Task data:
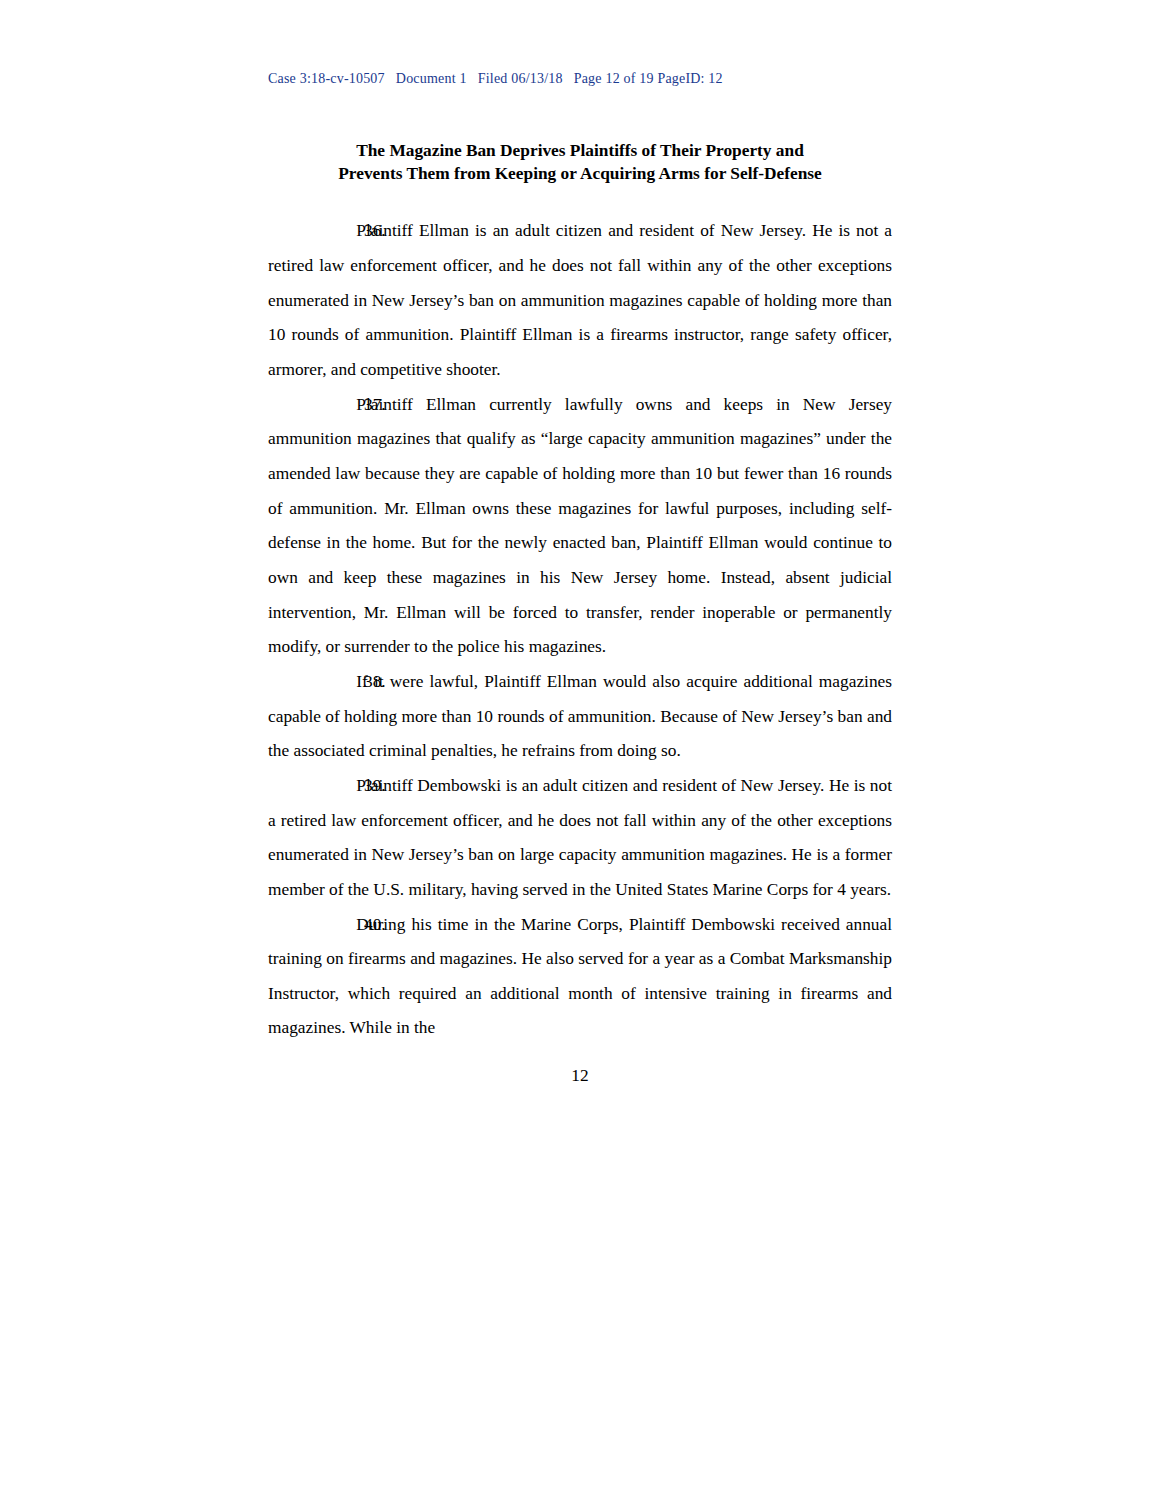Case 3:18-cv-10507 Document 1 Filed 06/13/18 Page 12 of 19 PageID: 12
The Magazine Ban Deprives Plaintiffs of Their Property and
Prevents Them from Keeping or Acquiring Arms for Self-Defense
36. Plaintiff Ellman is an adult citizen and resident of New Jersey. He is not a retired law enforcement officer, and he does not fall within any of the other exceptions enumerated in New Jersey’s ban on ammunition magazines capable of holding more than 10 rounds of ammunition. Plaintiff Ellman is a firearms instructor, range safety officer, armorer, and competitive shooter.
37. Plaintiff Ellman currently lawfully owns and keeps in New Jersey ammunition magazines that qualify as “large capacity ammunition magazines” under the amended law because they are capable of holding more than 10 but fewer than 16 rounds of ammunition. Mr. Ellman owns these magazines for lawful purposes, including self-defense in the home. But for the newly enacted ban, Plaintiff Ellman would continue to own and keep these magazines in his New Jersey home. Instead, absent judicial intervention, Mr. Ellman will be forced to transfer, render inoperable or permanently modify, or surrender to the police his magazines.
38. If it were lawful, Plaintiff Ellman would also acquire additional magazines capable of holding more than 10 rounds of ammunition. Because of New Jersey’s ban and the associated criminal penalties, he refrains from doing so.
39. Plaintiff Dembowski is an adult citizen and resident of New Jersey. He is not a retired law enforcement officer, and he does not fall within any of the other exceptions enumerated in New Jersey’s ban on large capacity ammunition magazines. He is a former member of the U.S. military, having served in the United States Marine Corps for 4 years.
40. During his time in the Marine Corps, Plaintiff Dembowski received annual training on firearms and magazines. He also served for a year as a Combat Marksmanship Instructor, which required an additional month of intensive training in firearms and magazines. While in the
12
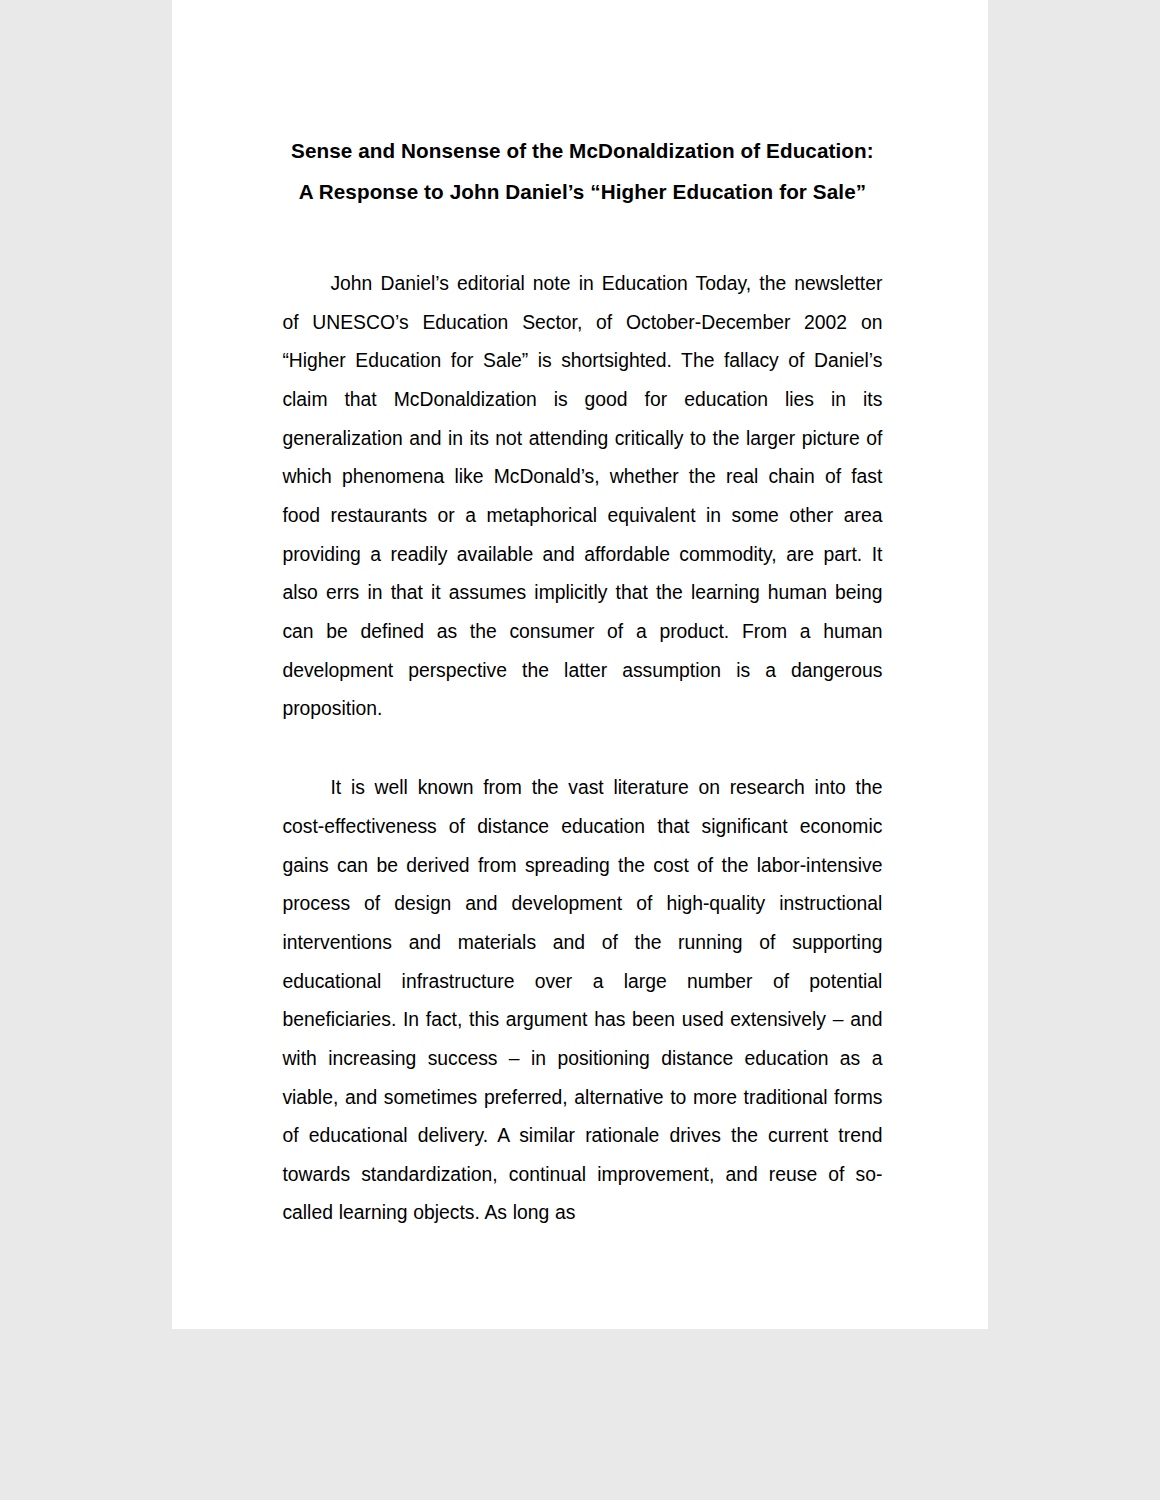Sense and Nonsense of the McDonaldization of Education:A Response to John Daniel’s “Higher Education for Sale”
John Daniel’s editorial note in Education Today, the newsletter of UNESCO’s Education Sector, of October-December 2002 on “Higher Education for Sale” is shortsighted. The fallacy of Daniel’s claim that McDonaldization is good for education lies in its generalization and in its not attending critically to the larger picture of which phenomena like McDonald’s, whether the real chain of fast food restaurants or a metaphorical equivalent in some other area providing a readily available and affordable commodity, are part. It also errs in that it assumes implicitly that the learning human being can be defined as the consumer of a product. From a human development perspective the latter assumption is a dangerous proposition.
It is well known from the vast literature on research into the cost-effectiveness of distance education that significant economic gains can be derived from spreading the cost of the labor-intensive process of design and development of high-quality instructional interventions and materials and of the running of supporting educational infrastructure over a large number of potential beneficiaries. In fact, this argument has been used extensively – and with increasing success – in positioning distance education as a viable, and sometimes preferred, alternative to more traditional forms of educational delivery. A similar rationale drives the current trend towards standardization, continual improvement, and reuse of so-called learning objects. As long as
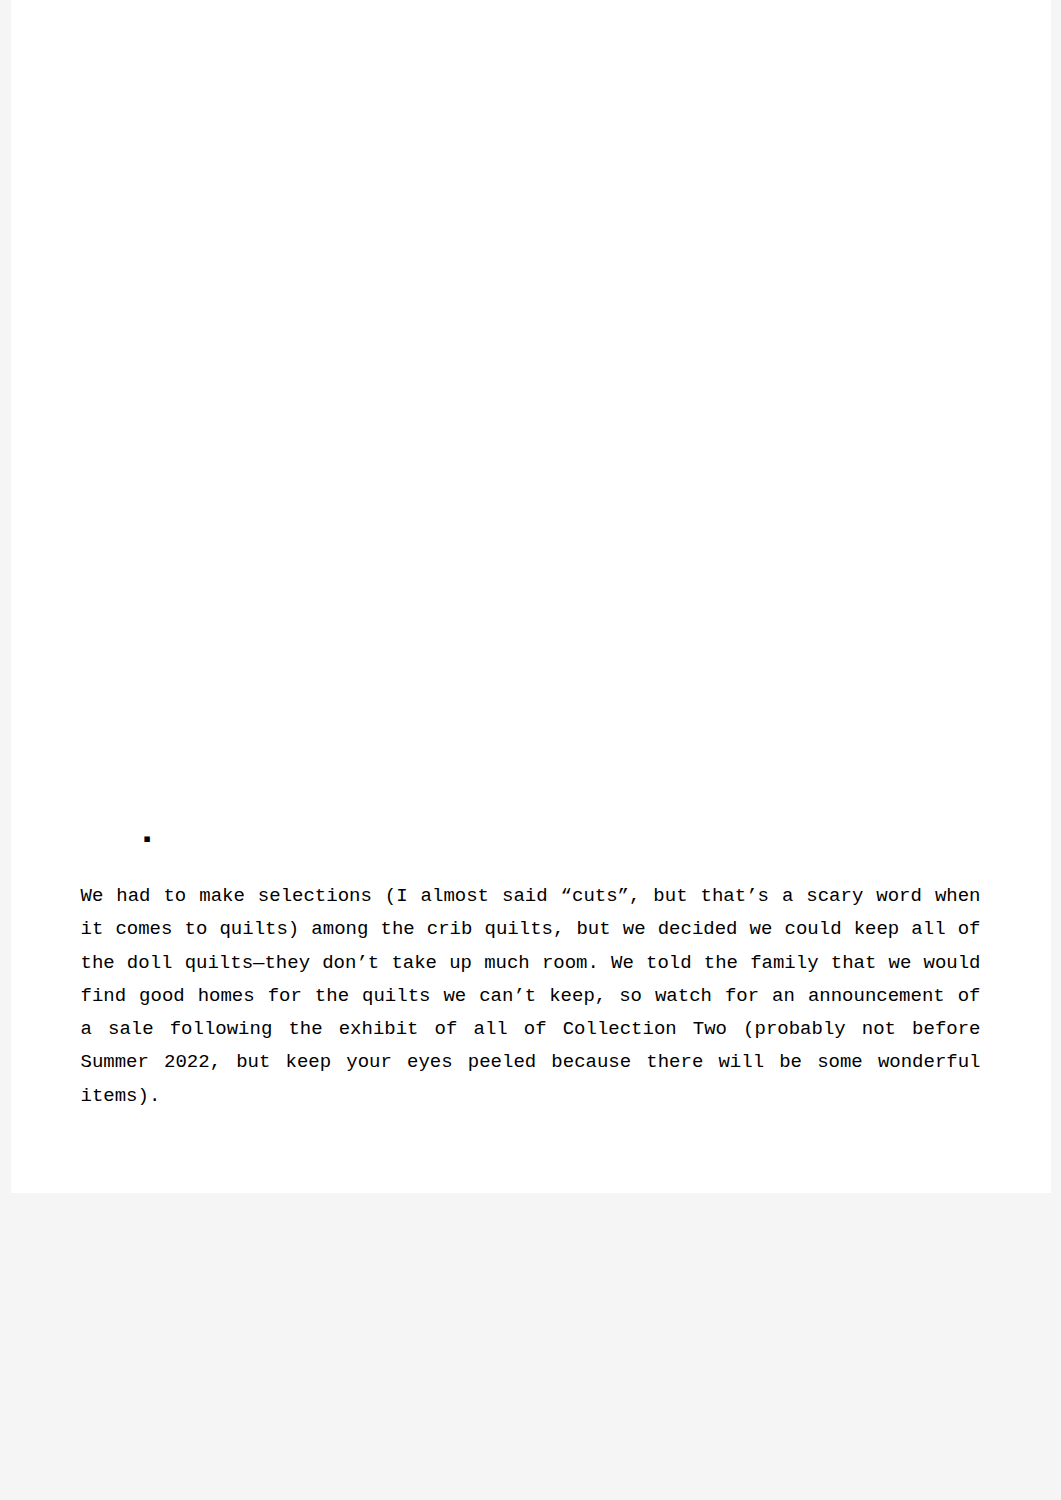▪
We had to make selections (I almost said “cuts”, but that’s a scary word when it comes to quilts) among the crib quilts, but we decided we could keep all of the doll quilts—they don’t take up much room. We told the family that we would find good homes for the quilts we can’t keep, so watch for an announcement of a sale following the exhibit of all of Collection Two (probably not before Summer 2022, but keep your eyes peeled because there will be some wonderful items).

Directions for this task: Although the records contain pictures, only the text should be copied, exactly as it stands.

Task answer:
Case 3:18-cv-10507 Document 1 Filed 06/13/18 Page 12 of 19 PageID: 12
The Magazine Ban Deprives Plaintiffs of Their Property and
Prevents Them from Keeping or Acquiring Arms for Self-Defense
36. Plaintiff Ellman is an adult citizen and resident of New Jersey. He is not a retired law enforcement officer, and he does not fall within any of the other exceptions enumerated in New Jersey’s ban on ammunition magazines capable of holding more than 10 rounds of ammunition. Plaintiff Ellman is a firearms instructor, range safety officer, armorer, and competitive shooter.
37. Plaintiff Ellman currently lawfully owns and keeps in New Jersey ammunition magazines that qualify as “large capacity ammunition magazines” under the amended law because they are capable of holding more than 10 but fewer than 16 rounds of ammunition. Mr. Ellman owns these magazines for lawful purposes, including self-defense in the home. But for the newly enacted ban, Plaintiff Ellman would continue to own and keep these magazines in his New Jersey home. Instead, absent judicial intervention, Mr. Ellman will be forced to transfer, render inoperable or permanently modify, or surrender to the police his magazines.
38. If it were lawful, Plaintiff Ellman would also acquire additional magazines capable of holding more than 10 rounds of ammunition. Because of New Jersey’s ban and the associated criminal penalties, he refrains from doing so.
39. Plaintiff Dembowski is an adult citizen and resident of New Jersey. He is not a retired law enforcement officer, and he does not fall within any of the other exceptions enumerated in New Jersey’s ban on large capacity ammunition magazines. He is a former member of the U.S. military, having served in the United States Marine Corps for 4 years.
40. During his time in the Marine Corps, Plaintiff Dembowski received annual training on firearms and magazines. He also served for a year as a Combat Marksmanship Instructor, which required an additional month of intensive training in firearms and magazines. While in the
12
Sense and Nonsense of the McDonaldization of Education:A Response to John Daniel’s “Higher Education for Sale”
John Daniel’s editorial note in Education Today, the newsletter of UNESCO’s Education Sector, of October-December 2002 on “Higher Education for Sale” is shortsighted. The fallacy of Daniel’s claim that McDonaldization is good for education lies in its generalization and in its not attending critically to the larger picture of which phenomena like McDonald’s, whether the real chain of fast food restaurants or a metaphorical equivalent in some other area providing a readily available and affordable commodity, are part. It also errs in that it assumes implicitly that the learning human being can be defined as the consumer of a product. From a human development perspective the latter assumption is a dangerous proposition.
It is well known from the vast literature on research into the cost-effectiveness of distance education that significant economic gains can be derived from spreading the cost of the labor-intensive process of design and development of high-quality instructional interventions and materials and of the running of supporting educational infrastructure over a large number of potential beneficiaries. In fact, this argument has been used extensively – and with increasing success – in positioning distance education as a viable, and sometimes preferred, alternative to more traditional forms of educational delivery. A similar rationale drives the current trend towards standardization, continual improvement, and reuse of so-called learning objects. As long as
▪
We had to make selections (I almost said “cuts”, but that’s a scary word when it comes to quilts) among the crib quilts, but we decided we could keep all of the doll quilts—they don’t take up much room. We told the family that we would find good homes for the quilts we can’t keep, so watch for an announcement of a sale following the exhibit of all of Collection Two (probably not before Summer 2022, but keep your eyes peeled because there will be some wonderful items).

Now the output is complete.